At present there are quite a few special programs to “crack”, for example such as FZC104, PCZcrack, AZPR and other freeware on the Internet. All these tools use one of two approaches at user’s choice. They either pick up a password using a huge dictionary or attack frontally (brute force) searching all possible combinations.
However even simple calculations show that expert cracking of password may become an impossible operation due to its time duration. So, “brute force” (searching all possible combinations) with a speed of 200,000 combinations per second (it is approximately a PC Pentium 100 capability) for a password of six digits will be as the following:
Time of searching password of 6 digits
Combination of symbols Maximum time
Numbers only 5.0 seconds
Small letters only 25.7 minutes
Symbols only 1.8 hours
Small and capital letters 27.5 hours
Small, capital letters, numbers 3.3 days
Small, capital letters, numbers, symbols 42.5 days
If the length of the password is 24 digits, then it turns to be thousands of years. Therefore, in cases when diagnostics of short passwords gives a negative result, other methods should be applied. At the same time, use of similar software to conduct expert examination with corresponding approbation, certification and its further inclusion in forensic computer examination is perfectly acceptably. Therein, it is strongly recommended to draw experts’ attention to software similar to Advanced ZIP Password Recovery that allows opening ZIP archives.

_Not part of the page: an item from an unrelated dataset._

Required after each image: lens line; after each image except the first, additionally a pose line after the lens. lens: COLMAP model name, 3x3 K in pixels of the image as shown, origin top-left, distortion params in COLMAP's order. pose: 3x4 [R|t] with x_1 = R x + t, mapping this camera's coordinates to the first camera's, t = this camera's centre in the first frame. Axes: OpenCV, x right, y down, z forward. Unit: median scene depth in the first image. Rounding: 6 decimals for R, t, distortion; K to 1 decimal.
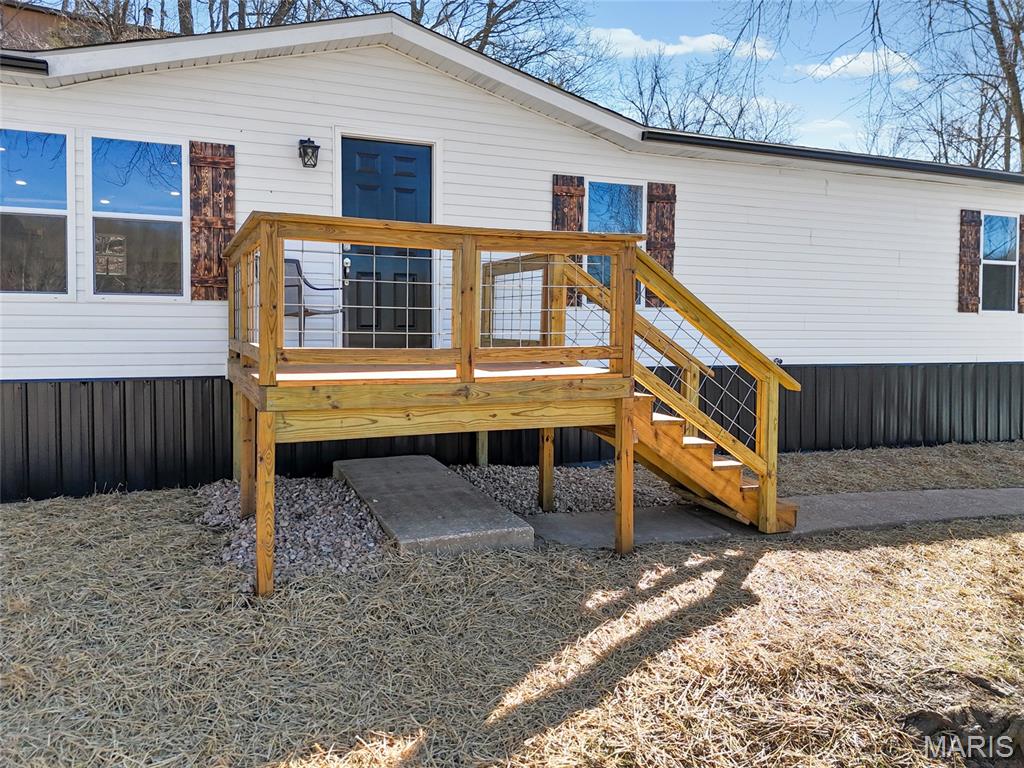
lens RADIAL K [[769.1, 0, 509.6], [0, 769.1, 349.1], [0, 0, 1]] dist [0.078108, -0.090603]
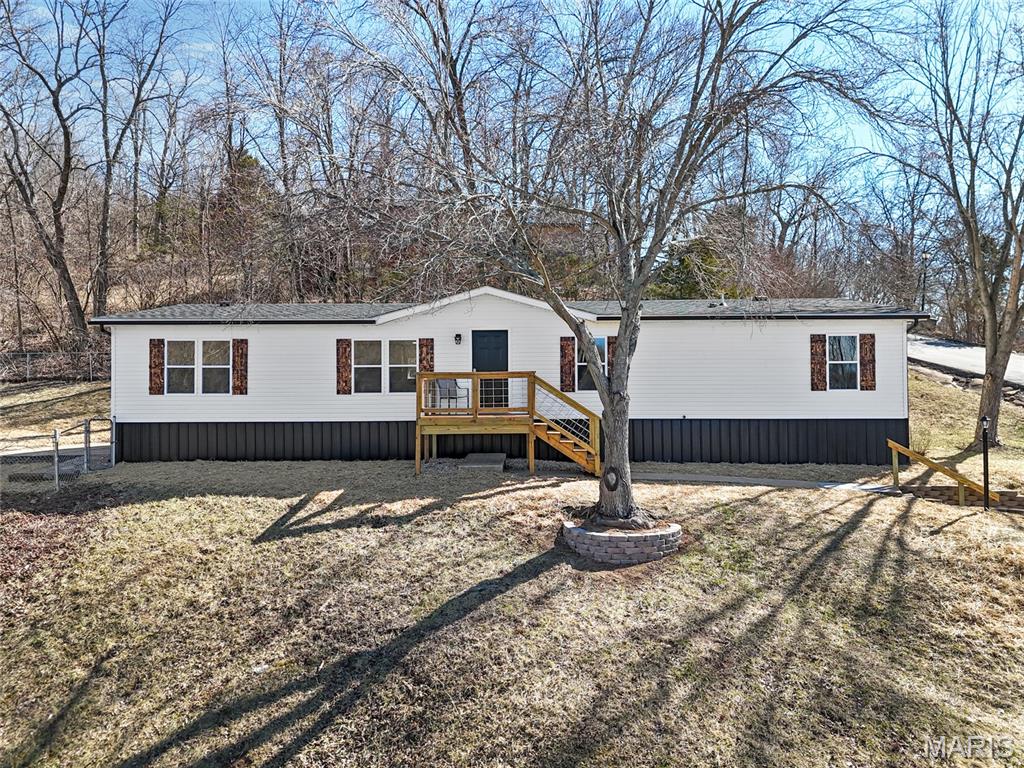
lens RADIAL K [[745.9, 0, 512.0], [0, 745.9, 384.0], [0, 0, 1]] dist [0.077330, -0.080683]
pose [[0.916186, -0.022372, -0.400129, 0.988530], [0.000296, 0.998478, -0.055151, 0.051278], [0.400754, 0.050410, 0.914798, -1.353643]]
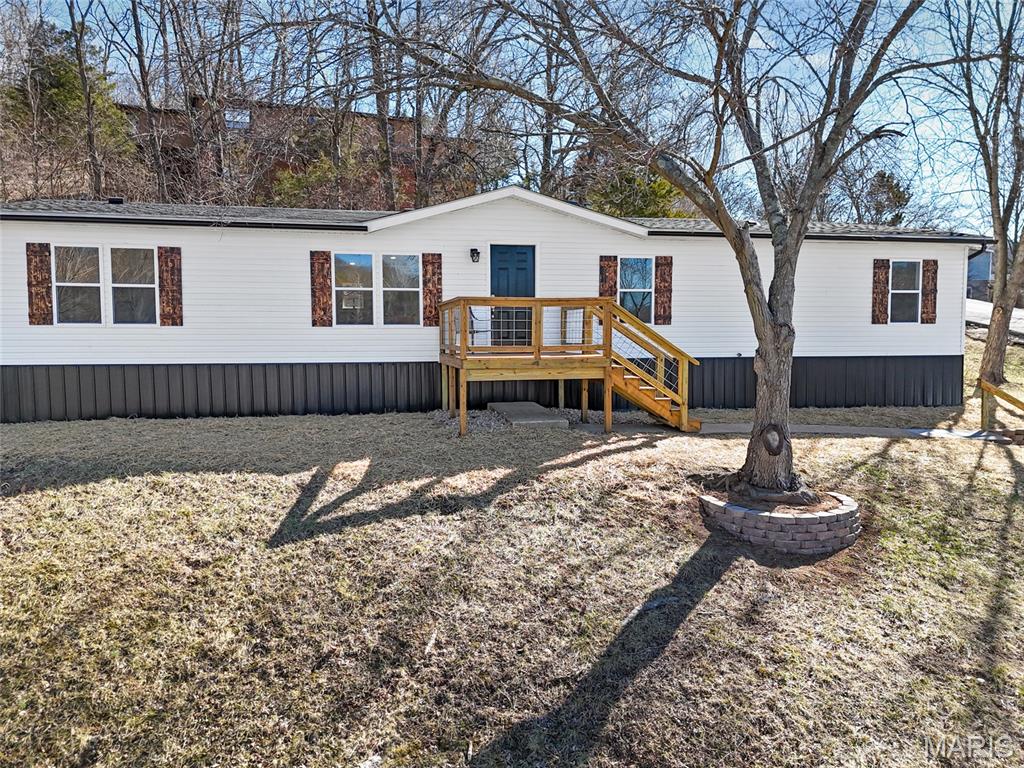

Advanced ZIP Password Recovery (or simply AZPR) is a program recover (break) lost or forgotten passwords for a ZIP/PKZip/WinZip archives. Unfortunately, there is no known method to extract the password from the compressed file; so the only available methods are brute-force, dictionary-based and known-plaintext attacks. Here is a brief list of AZPR's advantages:
- The program has a convenient user interface
- The program is very fast: on 1GHz CPU, it tests about fifteen million passwords per second (or about a billion passwords per minute) -- according to independent reviewers and experts, the fastest ZIP cracker in the world!
- Very fast and effective known plaintext attack is available
- The program can work with archives containing only one encrypted file
- All compression methods (storing, imploding, shrinking, inflating) are supported
- Self-extracting archives are supported
- The program is customizable: you can set the password length (or length range), the character set to be used to generate the passwords, and a lot of other options
- You can select the custom character set for brute-force attack (non-English characters are supported)
- Dictionary-based attack is available
- The "brute-force with mask" attack is available
- No special virtual memory requirements
- You can interrupt the program at any time, and resume from the same point later
- The program can work in the background, using the CPU only when it is in idle state.
Speed of picking up password varies from 1 through 2 million of passwords per second. When the option ‘all printed symbols may be in the password’ is selected, the speed for 5 digits is 2 hours, 6 digits – more than 7 days, 7 digits – more than a year. Maximum number of digits is 20.